4 février > Roman Royaume-Uni

Pour cacher à votre conjoint que vous avez repris la cigarette, vous pouvez mâcher du chewing-gum après que vous vous en êtes grillé une. Que dire à votre femme lorsque vous vous réveillez dans une chambre d’hôtel, sans véritable souvenir de la veille, avec à vos côtés une femme nue ? Certes la jolie blonde (fausse, constatez-vous), vous la connaissez puisqu’elle est votre meilleure amie. Mais elle ne pourrait guère vous renseigner sur le pourquoi et le comment de la situation car ayant franchi elle-même un cap supérieur d’inconscience elle gît inerte avec une trace de sang sur l’oreiller. Le héros du nouveau livre d’Adam Thirlwell, Candide et lubrique, est dans le pétrin. Pour ce troisième roman, cet auteur anglais des plus prometteurs de sa génération (il figurait parmi les vingt jeunes romanciers britanniques cités par la revue Granta en 2003) revient à ses obsessions premières : le sexe, ou plutôt le potentiel littéraire du sexe. Sa première fiction, Politique (L’Olivier, 2004), se lisait comme un manuel de savoir-vivre érotique. L’évasion (2010) narrait les aventures d’un homme en cure thermale possédé par le démon de midi, ou plutôt de minuit, le poids des ans n’ayant en rien émoussé la libido du septuagénaire. Ici, avant le récit des scènes d’orgie et débauche de stupéfiants, le narrateur doit d’abord se dépatouiller avec l’inconsciente grande gigue blonde (ouf, elle respire encore) et sortir discrètement de l’hôtel.

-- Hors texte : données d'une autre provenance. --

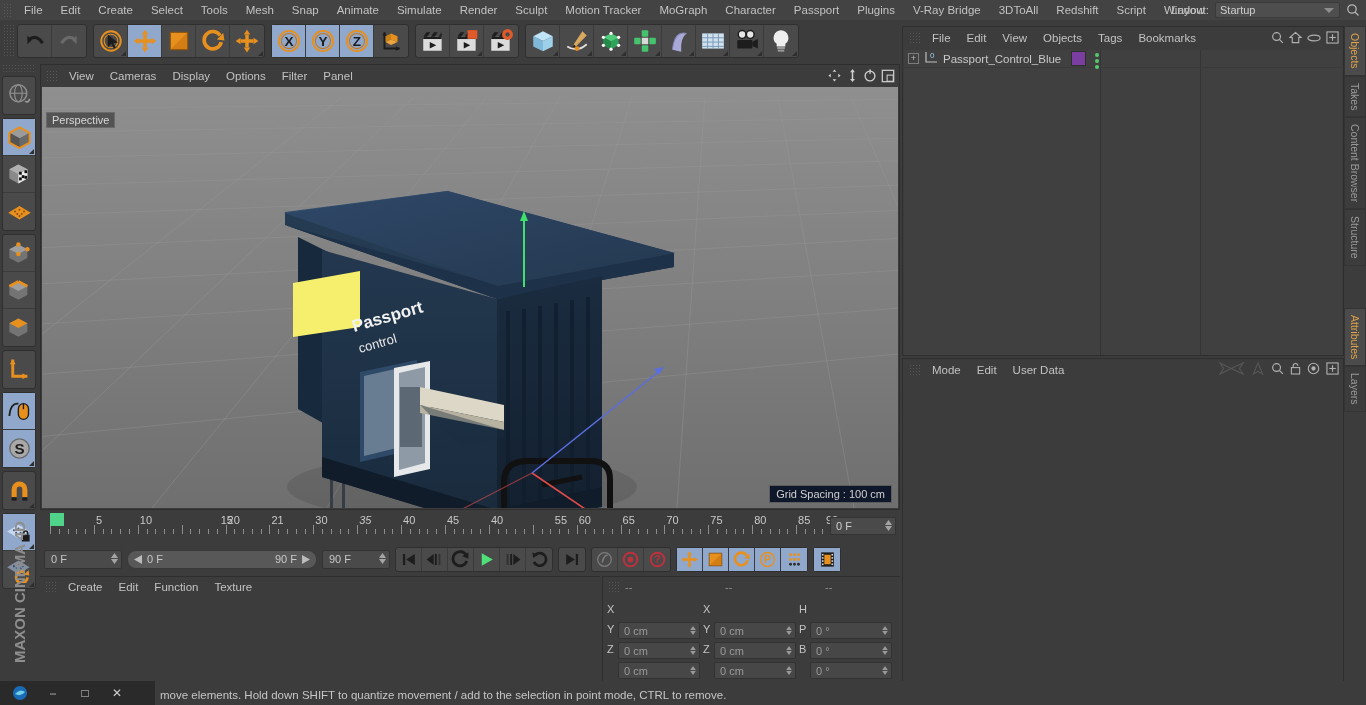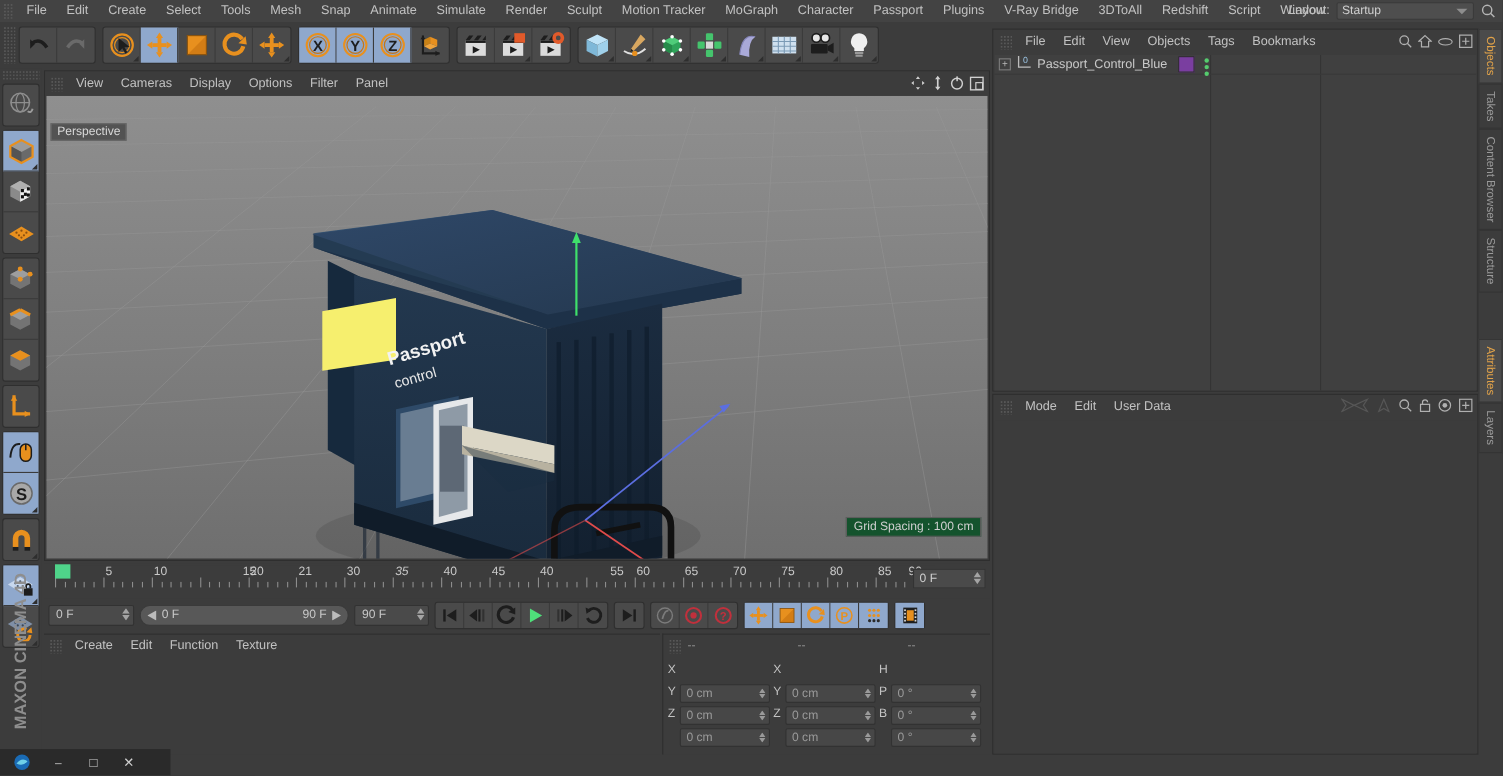--- a/index.html
+++ b/index.html
@@ -66,21 +66,21 @@
   .vpPanel { position:absolute; left:40px; top:64px; width:860px; height:446px;
     background:#3c3c3c; border:1px solid #2e2e2e; }
   .vpmenu { height:22px; display:flex; align-items:center; background:#3c3c3c; }
   .vpmenu .g { width:11px;height:13px;margin:0 4px 0 5px;
     background-image:radial-gradient(#6b6b6b 1px, transparent 1px); background-size:3px 3px; opacity:.6;}
   .vpmenu .mi { padding:0 8px; line-height:22px; font-size:11.5px; color:#c2c2c2; }
   .vpicons { position:absolute; right:4px; top:3px; display:flex; gap:4px; align-items:center; }
   .vpcanvas { position:absolute; left:1px; top:22px; width:856px; height:421px; overflow:hidden; }
   .vplabel { position:absolute; left:4px; top:25px; background:#535353; border:1px solid #6a6a6a;
     padding:1px 5px; font-size:11px; color:#d8d8d8; z-index:12; }
-  .gridspacing { position:absolute; right:6px; bottom:20px; background:#14532d;
+  .gridspacing { position:absolute; right:6px; bottom:5px; background:#0f172a;
     border:1px solid #5d5d5d; padding:2px 6px; font-size:11px; color:#d0d0d0; z-index:12; }
 
   
   .tlPanel { position:absolute; left:40px; top:512px; width:860px; height:32px; background:#3c3c3c; }
   .ruler { position:absolute; left:10px; top:2px; width:800px; height:28px; background:#3c3c3c; }
   .ruler .tick { position:absolute; bottom:8px; width:1px; background:#8d8d8d; }
   .ruler .lbl { position:absolute; top:0px; font-size:11px; color:#c9c9c9; }
   .greenmark { position:absolute; left:10px; top:1px; width:14px; height:13px; background:#4fd48a; }
   .curframebox { position:absolute; right:4px; top:5px; width:66px; height:18px;
     background:#4a4a4a; border:1px solid #333; display:flex; align-items:center;
@@ -1250,20 +1250,23 @@
   <div class="vtabs" id="vtabs">
       <div class="vtab sel">Objects</div>
       <div class="vtab">Takes</div>
       <div class="vtab">Content Browser</div>
       <div class="vtab">Structure</div>
       <div style="height: 42px;"></div>
       <div class="vtab sel">Attributes</div>
       <div class="vtab">Layers</div>
     </div>
 
+  <div class="statusbar">
+    <div class="statustext">move elements. Hold down SHIFT to quantize movement / add to the selection in point mode, CTRL to remove.</div>
+  </div>
   <div class="taskbar">
     <svg width="16" height="16" viewBox="0 0 16 16">
       <circle cx="8" cy="8" r="7" fill="#1a6bb5"></circle>
       <path d="M3 9 q5 -6 10 -2 q-4 5 -10 2Z" fill="#6fd0e8"></path>
       </svg>
     <span class="ctrlbtn">⎯</span>
     <span class="ctrlbtn">□</span>
     <span class="ctrlbtn">✕</span>
   </div>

Le comique de situation se double d’un comique d’élucubration. C’est que notre antihéros est un ancien wunderkind promis au plus brillant plan de carrière malheureusement déjoué par son catastrophisme naturel. Il est très très intelligent et complètement inadapté. C’est une espèce de Tanguy dépressif vivant avec son épouse Candy et son chien non moins névrosé chez ses parents, des petits-bourgeois juifs surprotecteurs (la mère intervient dans des dialogues, commentant les actions du fils, tel un surmoi omniprésent). "Hyper actif et flemmard, les deux à la fois - un hyperflemmactif", il n’arrive à rien. "Psychosomatique", se plaint-il à sa femme, "psychosémitique", corrige-t-elle. La vie serait légère si le cerveau n’était pas si lourd - c’est Woody Allen meets Kundera.

Ne pas s’attendre au rythme du page-turner. On est invité dans Candide et lubrique à se perdre aussi dans la pensée sinueuse du protagoniste et l’on ne cesse pas pour autant de tourner les pages mais pas pour les mêmes raisons. Comme toujours chez Thirlwell, il y a l’ironie désopilante. Une excellente raison.